__ASSIGNMENT__. Each line below that carries the string "buttons" must appear in the answer.

__DATA FOR ANALYSIS__.
──────────────────────────────

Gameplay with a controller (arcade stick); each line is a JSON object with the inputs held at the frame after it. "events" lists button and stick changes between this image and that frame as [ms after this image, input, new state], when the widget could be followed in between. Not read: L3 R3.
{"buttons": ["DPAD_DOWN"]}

──────────────────────────────

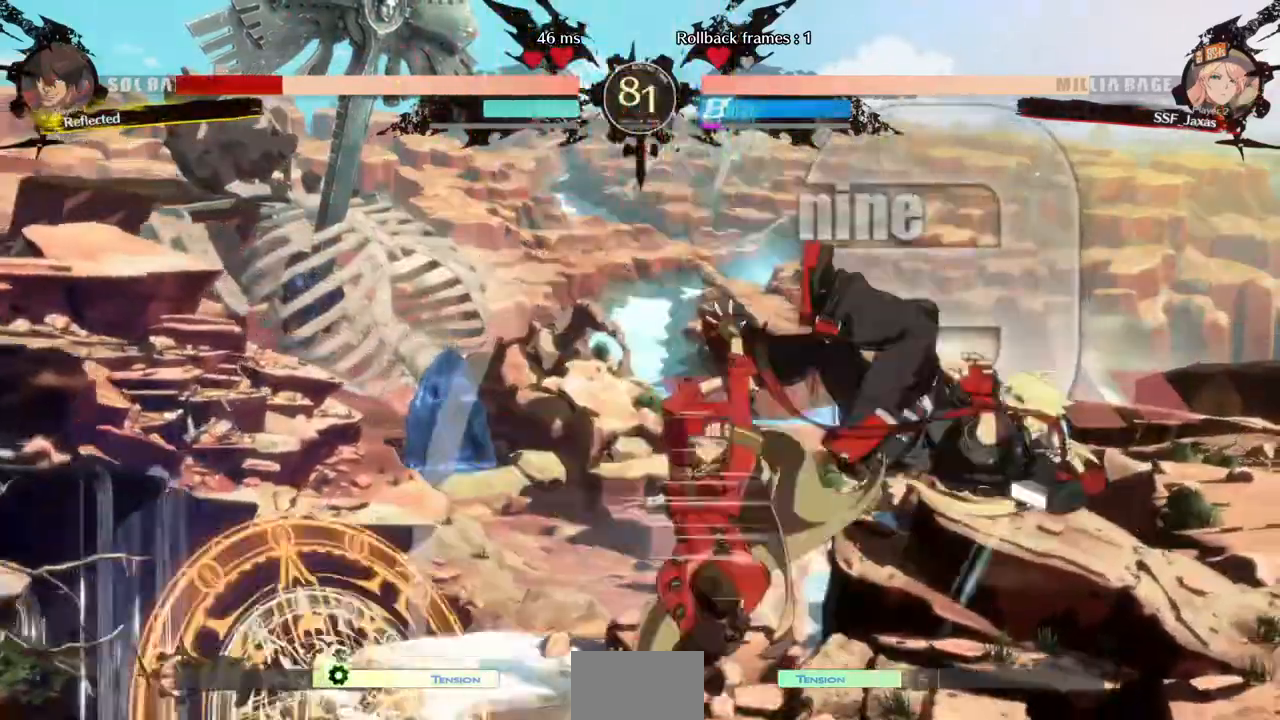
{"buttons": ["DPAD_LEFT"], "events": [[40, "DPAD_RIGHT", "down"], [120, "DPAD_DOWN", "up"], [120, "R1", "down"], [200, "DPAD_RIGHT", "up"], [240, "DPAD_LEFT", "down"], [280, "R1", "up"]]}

──────────────────────────────

__TASK RESPONSE__.
{"buttons": ["DPAD_DOWN"]}
{"buttons": ["DPAD_LEFT"], "events": [[40, "DPAD_RIGHT", "down"], [120, "DPAD_DOWN", "up"], [120, "R1", "down"], [200, "DPAD_RIGHT", "up"], [240, "DPAD_LEFT", "down"], [280, "R1", "up"]]}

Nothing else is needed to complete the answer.